### Extract
ITEM 1.  SUBJECT COMPANY INFORMATION.

     The name of the subject company to which this
Solicitation/Recommendation Statement on Schedule 14D-9 (the
"Schedule 14D-9") relates is Cucos Inc., a Louisiana corporation
(the "Company").  The address of the principal executive office
of the Company is 110 Veterans Boulevard, Metairie, Louisiana
70005.  The telephone number of the principal executive office of
the Company is (504) 835-0306.

     The title of the class of equity securities to which this
Schedule 14D-9 relates is the common stock, no par value (the
"Shares"), of the Company.  As of July 1, 2000, there were
2,663,605 Shares outstanding.

ITEM 2.  IDENTITY AND BACKGROUND OF FILING PERSON.

     The name, business address and business telephone number of
the Company, which is the person filing this Schedule 14D-9, are
set forth in Item 1. above.

     This Schedule 14D-9 relates to the tender offer by
Jacksonville Restaurant Acquisition Corp., a Delaware corporation
(the "Purchaser"), disclosed in a Tender Offer Statement on
Schedule TO (as amended or supplemented from time to time, the
"Schedule TO"), dated July 14, 2000, to purchase up to 1,200,000
of the outstanding Shares at a purchase price of $1.00 per share,
net to the seller in cash, upon the terms and subject to the
conditions set forth in the Offer to Purchase, dated July 14,
2000 (the "Offer to Purchase"), and in the related Letter of
Transmittal (the "Letter of Transmittal," which, together with
the Offer to Purchase, as each may be amended or supplemented
from time to time, collectively constitute the "Offer").  If the
full 1,200,000 Shares are tendered in the Offer, then the
Purchaser will hold (together with 400,000 shares of the
Company's Series A Preferred Stock, no par value per share,
currently held by the Purchaser and which are presently
convertible into 400,000 Shares) approximately 52% of the voting
power of the Company.

     The Schedule TO states that the principal executive office
of the Purchaser is located at 2211 Brighton Bay Trail,
Jacksonville, Florida 32246.

ITEM 3.  PAST CONTACTS, TRANSACTIONS, NEGOTIATIONS AND
AGREEMENTS.

     As of the date of this Schedule 14D-9, there exists no
material agreement, arrangement or understanding or any actual or
potential conflict of interest between the Company or its
affiliates and (1) the Company's executive officers, directors or
affiliates or (2) the Purchaser or its executive officers,
directors or affiliates, except

-    Agreements between the Company and the Purchaser discussed
     in Section 12 - "Background of the Offer; Past Contacts or
     Negotiations with the Company" of the Schedule TO (and attached
     hereto as Exhibits (e)(2), (3) and (4));

-    James W. Osborn is the President, Chief Executive Officer
     and a director and shareholder of both the Company and the
     Purchaser; and

-    Calvin Cox, a director of the Company, is also an officer,
     director and shareholder of the Purchaser.

### Records
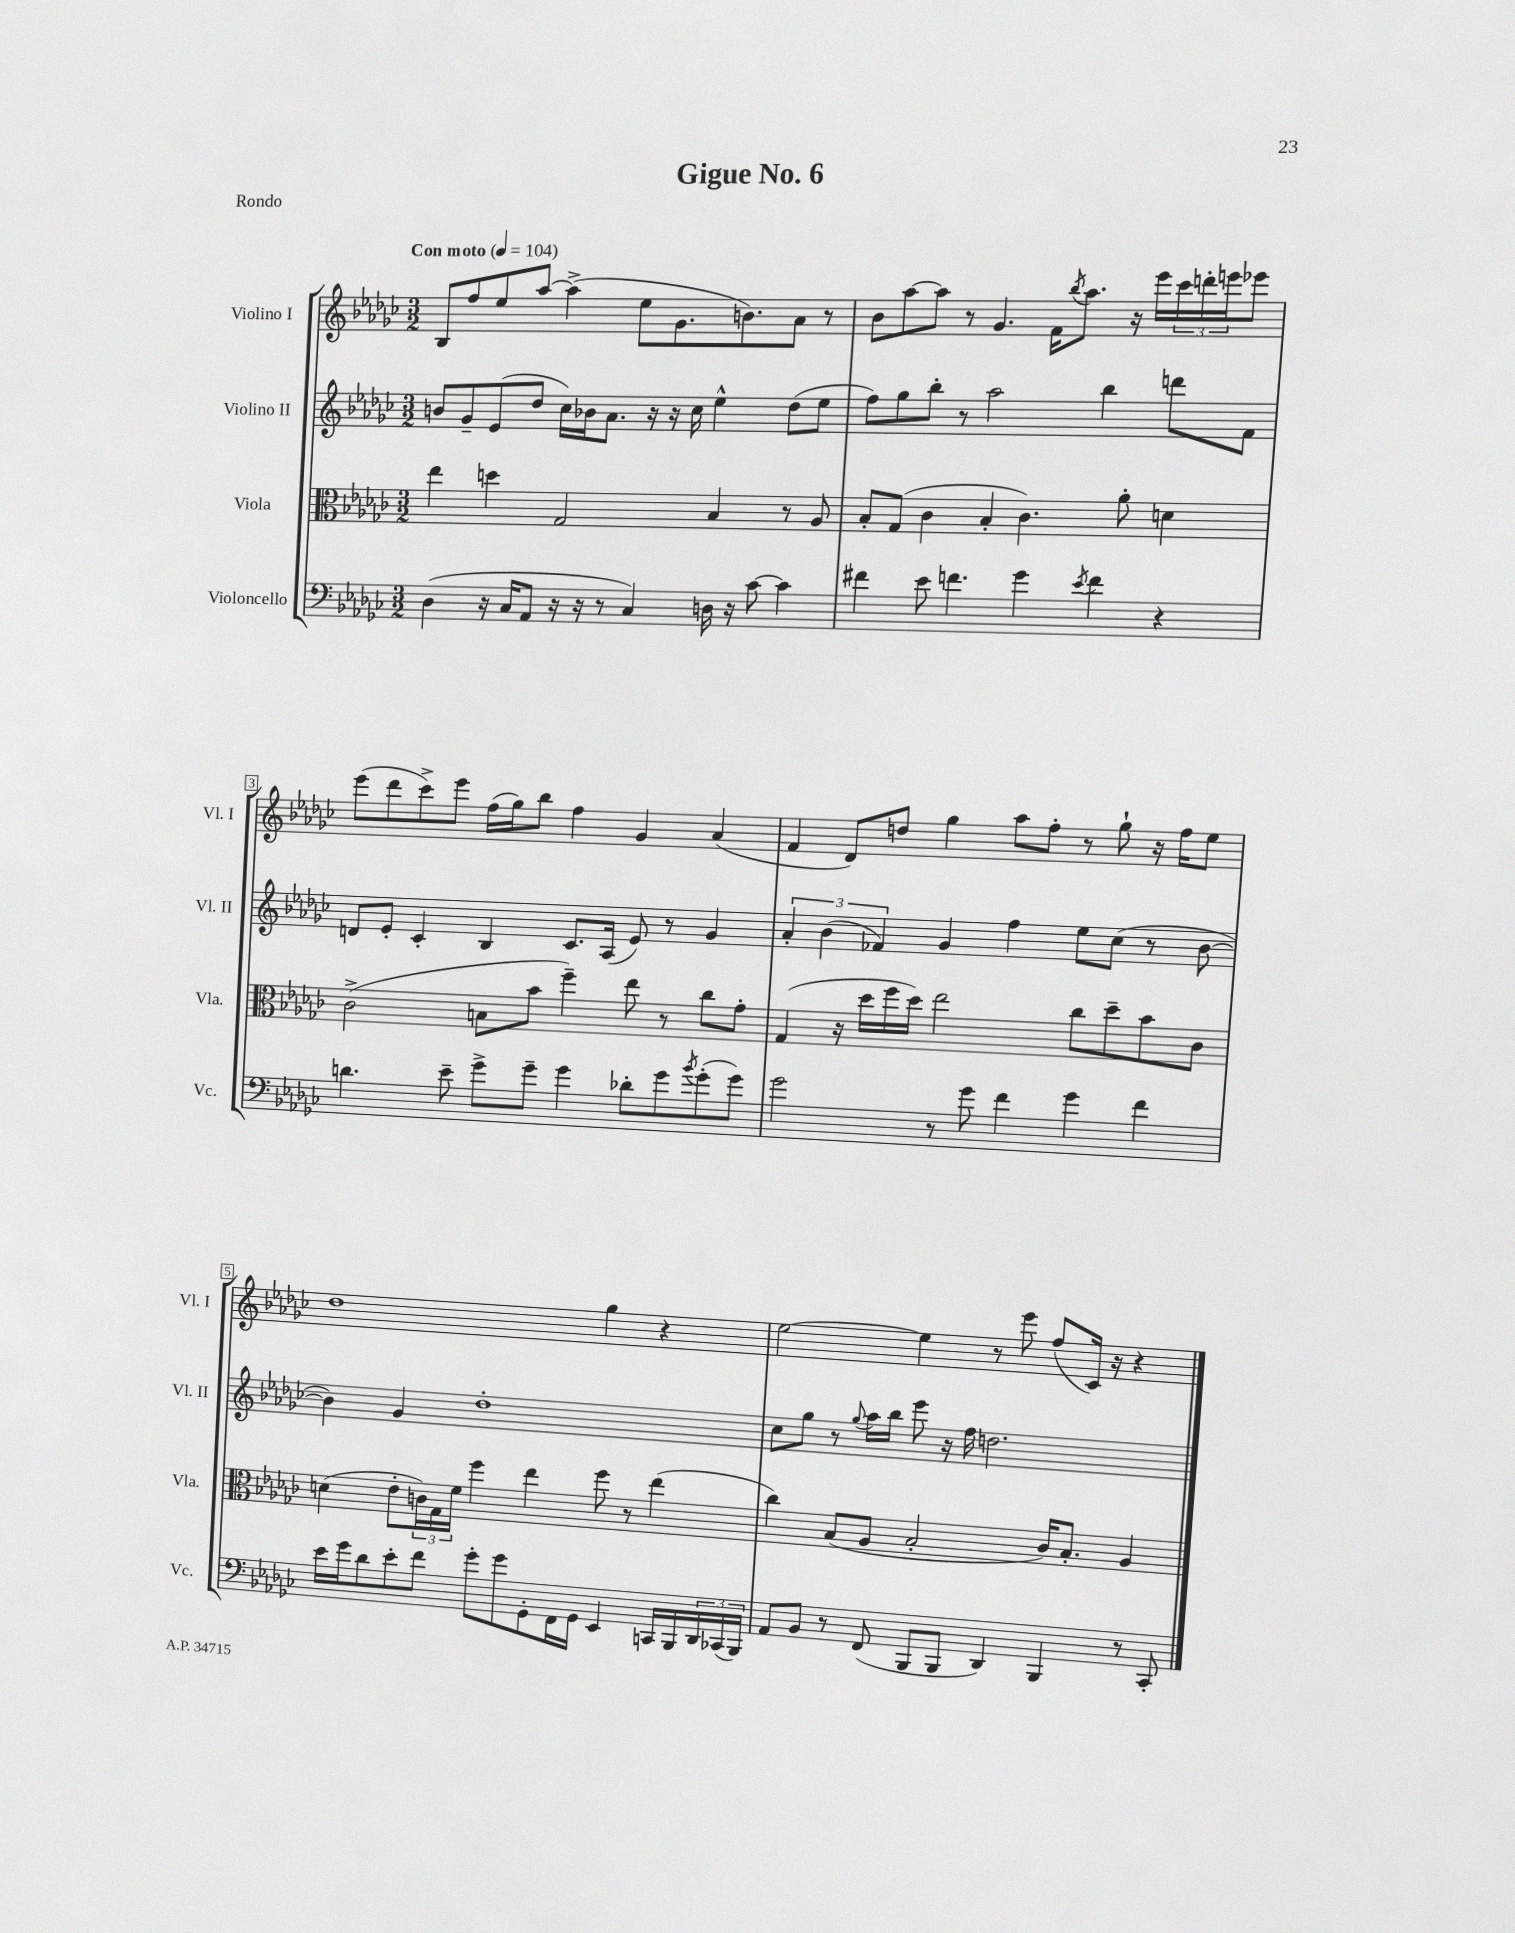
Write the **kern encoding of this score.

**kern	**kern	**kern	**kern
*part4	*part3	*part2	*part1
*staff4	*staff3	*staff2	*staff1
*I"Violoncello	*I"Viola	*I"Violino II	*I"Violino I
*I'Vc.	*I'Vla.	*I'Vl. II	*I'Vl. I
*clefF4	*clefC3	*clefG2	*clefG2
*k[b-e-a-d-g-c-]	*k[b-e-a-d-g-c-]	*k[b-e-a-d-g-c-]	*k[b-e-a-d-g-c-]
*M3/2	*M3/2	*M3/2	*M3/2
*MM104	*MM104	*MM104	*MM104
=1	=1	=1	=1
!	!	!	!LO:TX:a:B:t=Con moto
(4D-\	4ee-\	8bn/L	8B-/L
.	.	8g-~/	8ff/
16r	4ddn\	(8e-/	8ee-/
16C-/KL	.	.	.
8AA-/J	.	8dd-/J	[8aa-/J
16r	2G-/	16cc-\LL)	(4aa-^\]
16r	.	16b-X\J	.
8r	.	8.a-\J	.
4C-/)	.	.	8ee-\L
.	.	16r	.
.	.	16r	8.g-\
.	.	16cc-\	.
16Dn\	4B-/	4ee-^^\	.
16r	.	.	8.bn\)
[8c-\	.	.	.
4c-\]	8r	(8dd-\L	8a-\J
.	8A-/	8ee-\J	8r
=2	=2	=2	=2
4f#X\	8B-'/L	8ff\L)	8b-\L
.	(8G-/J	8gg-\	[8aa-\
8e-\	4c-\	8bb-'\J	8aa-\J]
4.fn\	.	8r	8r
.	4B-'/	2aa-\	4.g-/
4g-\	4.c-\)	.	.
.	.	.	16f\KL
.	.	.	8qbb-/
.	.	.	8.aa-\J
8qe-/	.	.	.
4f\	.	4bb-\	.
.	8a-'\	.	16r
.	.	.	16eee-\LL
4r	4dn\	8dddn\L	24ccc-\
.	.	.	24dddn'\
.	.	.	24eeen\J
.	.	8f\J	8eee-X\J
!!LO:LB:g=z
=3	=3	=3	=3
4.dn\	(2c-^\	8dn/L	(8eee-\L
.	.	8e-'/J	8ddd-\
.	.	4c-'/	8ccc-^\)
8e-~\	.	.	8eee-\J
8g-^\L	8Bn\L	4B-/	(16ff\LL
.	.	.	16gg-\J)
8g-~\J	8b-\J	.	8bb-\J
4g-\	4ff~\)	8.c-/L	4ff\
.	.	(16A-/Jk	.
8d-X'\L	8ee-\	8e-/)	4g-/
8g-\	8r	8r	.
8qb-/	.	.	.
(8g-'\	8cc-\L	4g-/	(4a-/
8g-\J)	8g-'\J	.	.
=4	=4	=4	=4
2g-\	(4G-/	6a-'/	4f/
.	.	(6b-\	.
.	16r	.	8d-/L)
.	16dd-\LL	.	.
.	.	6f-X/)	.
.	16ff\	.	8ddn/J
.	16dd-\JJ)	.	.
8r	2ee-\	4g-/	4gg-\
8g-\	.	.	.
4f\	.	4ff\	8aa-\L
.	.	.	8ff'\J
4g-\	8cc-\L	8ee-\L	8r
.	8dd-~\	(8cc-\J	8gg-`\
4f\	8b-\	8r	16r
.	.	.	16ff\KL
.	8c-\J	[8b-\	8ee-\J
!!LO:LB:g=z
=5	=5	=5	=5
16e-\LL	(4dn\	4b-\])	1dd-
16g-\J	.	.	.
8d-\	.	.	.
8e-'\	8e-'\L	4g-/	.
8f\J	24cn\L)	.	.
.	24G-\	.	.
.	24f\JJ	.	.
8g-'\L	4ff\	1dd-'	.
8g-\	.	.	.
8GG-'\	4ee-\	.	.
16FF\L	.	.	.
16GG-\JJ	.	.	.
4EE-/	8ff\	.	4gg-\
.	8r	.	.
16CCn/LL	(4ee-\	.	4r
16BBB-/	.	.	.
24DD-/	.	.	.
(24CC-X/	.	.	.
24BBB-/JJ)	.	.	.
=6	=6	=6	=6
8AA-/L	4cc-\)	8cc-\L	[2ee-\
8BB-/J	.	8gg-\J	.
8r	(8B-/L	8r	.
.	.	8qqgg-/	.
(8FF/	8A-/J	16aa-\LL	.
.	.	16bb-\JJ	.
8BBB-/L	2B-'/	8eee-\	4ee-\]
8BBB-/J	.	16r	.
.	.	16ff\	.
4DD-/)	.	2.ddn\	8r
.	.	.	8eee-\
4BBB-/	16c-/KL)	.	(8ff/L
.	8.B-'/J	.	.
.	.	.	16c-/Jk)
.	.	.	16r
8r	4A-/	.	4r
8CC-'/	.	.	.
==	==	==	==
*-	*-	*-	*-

### Tasks to carry out
1 – Reproduce the Schedule 14D-9 extract verbatim from "The title of" up to and including "Item 1. above.".
2 – According to the Schedule 14D-9 extract, what purchase price per share does the Purchaser offer for the Shares?
The entries were taken from a separate source.

### Problem solutions
1 –
The title of the class of equity securities to which this
Schedule 14D-9 relates is the common stock, no par value (the
"Shares"), of the Company.  As of July 1, 2000, there were
2,663,605 Shares outstanding.

ITEM 2.  IDENTITY AND BACKGROUND OF FILING PERSON.

     The name, business address and business telephone number of
the Company, which is the person filing this Schedule 14D-9, are
set forth in Item 1. above.

2 – $1.00 per share, net to the seller in cash.